▼

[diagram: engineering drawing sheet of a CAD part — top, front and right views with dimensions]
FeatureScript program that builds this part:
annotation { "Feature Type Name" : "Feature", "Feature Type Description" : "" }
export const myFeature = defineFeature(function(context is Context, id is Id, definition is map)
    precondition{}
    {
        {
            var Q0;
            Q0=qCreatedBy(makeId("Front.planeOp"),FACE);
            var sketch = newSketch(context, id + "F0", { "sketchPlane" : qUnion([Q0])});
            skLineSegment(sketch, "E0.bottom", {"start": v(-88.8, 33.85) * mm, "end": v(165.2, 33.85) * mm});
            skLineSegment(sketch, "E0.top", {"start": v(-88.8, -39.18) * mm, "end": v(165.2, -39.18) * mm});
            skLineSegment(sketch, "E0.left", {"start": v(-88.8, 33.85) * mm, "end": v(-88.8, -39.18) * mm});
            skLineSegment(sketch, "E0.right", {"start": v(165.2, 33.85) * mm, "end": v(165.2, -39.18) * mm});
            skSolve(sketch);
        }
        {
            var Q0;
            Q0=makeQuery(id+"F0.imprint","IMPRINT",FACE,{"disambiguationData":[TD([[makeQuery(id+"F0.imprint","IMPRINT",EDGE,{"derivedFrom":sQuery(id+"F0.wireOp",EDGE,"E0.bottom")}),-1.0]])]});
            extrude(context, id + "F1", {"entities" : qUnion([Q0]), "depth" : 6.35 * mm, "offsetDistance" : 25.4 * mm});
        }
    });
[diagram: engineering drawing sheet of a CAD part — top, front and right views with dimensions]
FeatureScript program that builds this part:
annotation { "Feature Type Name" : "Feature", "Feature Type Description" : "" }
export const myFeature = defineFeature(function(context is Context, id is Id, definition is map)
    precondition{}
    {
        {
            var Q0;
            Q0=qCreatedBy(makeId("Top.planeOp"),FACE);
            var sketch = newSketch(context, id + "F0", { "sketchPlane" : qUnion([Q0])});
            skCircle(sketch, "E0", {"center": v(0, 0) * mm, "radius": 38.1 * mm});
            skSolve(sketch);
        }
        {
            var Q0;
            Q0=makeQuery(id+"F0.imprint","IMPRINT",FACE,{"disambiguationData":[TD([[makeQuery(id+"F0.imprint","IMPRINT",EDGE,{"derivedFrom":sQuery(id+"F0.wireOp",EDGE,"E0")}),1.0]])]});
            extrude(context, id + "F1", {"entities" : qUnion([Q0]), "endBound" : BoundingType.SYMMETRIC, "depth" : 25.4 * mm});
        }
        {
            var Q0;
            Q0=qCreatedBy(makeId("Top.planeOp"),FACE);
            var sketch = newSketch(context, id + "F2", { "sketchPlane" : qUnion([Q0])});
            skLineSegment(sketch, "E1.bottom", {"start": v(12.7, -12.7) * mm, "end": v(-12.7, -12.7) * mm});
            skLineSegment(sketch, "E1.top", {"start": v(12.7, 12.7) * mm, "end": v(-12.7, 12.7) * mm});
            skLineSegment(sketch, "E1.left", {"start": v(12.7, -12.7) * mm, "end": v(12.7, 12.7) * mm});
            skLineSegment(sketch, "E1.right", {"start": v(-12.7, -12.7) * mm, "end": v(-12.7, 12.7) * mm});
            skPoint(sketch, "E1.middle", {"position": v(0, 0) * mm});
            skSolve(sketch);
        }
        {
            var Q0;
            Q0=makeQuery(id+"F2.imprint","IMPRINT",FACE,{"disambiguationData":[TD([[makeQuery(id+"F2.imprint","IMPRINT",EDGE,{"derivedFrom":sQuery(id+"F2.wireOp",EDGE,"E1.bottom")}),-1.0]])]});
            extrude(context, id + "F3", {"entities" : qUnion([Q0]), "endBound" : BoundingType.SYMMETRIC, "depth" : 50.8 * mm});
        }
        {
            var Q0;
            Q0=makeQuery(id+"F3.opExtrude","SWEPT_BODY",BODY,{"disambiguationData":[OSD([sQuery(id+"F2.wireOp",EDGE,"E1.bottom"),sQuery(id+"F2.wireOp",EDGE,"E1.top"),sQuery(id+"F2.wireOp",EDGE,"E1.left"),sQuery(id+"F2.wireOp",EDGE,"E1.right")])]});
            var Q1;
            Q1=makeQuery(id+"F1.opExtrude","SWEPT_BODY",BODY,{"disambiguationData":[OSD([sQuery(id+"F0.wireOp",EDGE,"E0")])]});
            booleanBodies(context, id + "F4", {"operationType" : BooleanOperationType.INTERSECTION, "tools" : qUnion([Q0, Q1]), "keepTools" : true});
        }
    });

▲

→ EXERCISE PROMPT
Count the lines in the records above that contain the string "derivedFrom", and give only that number.

→ WORKED ANSWER
3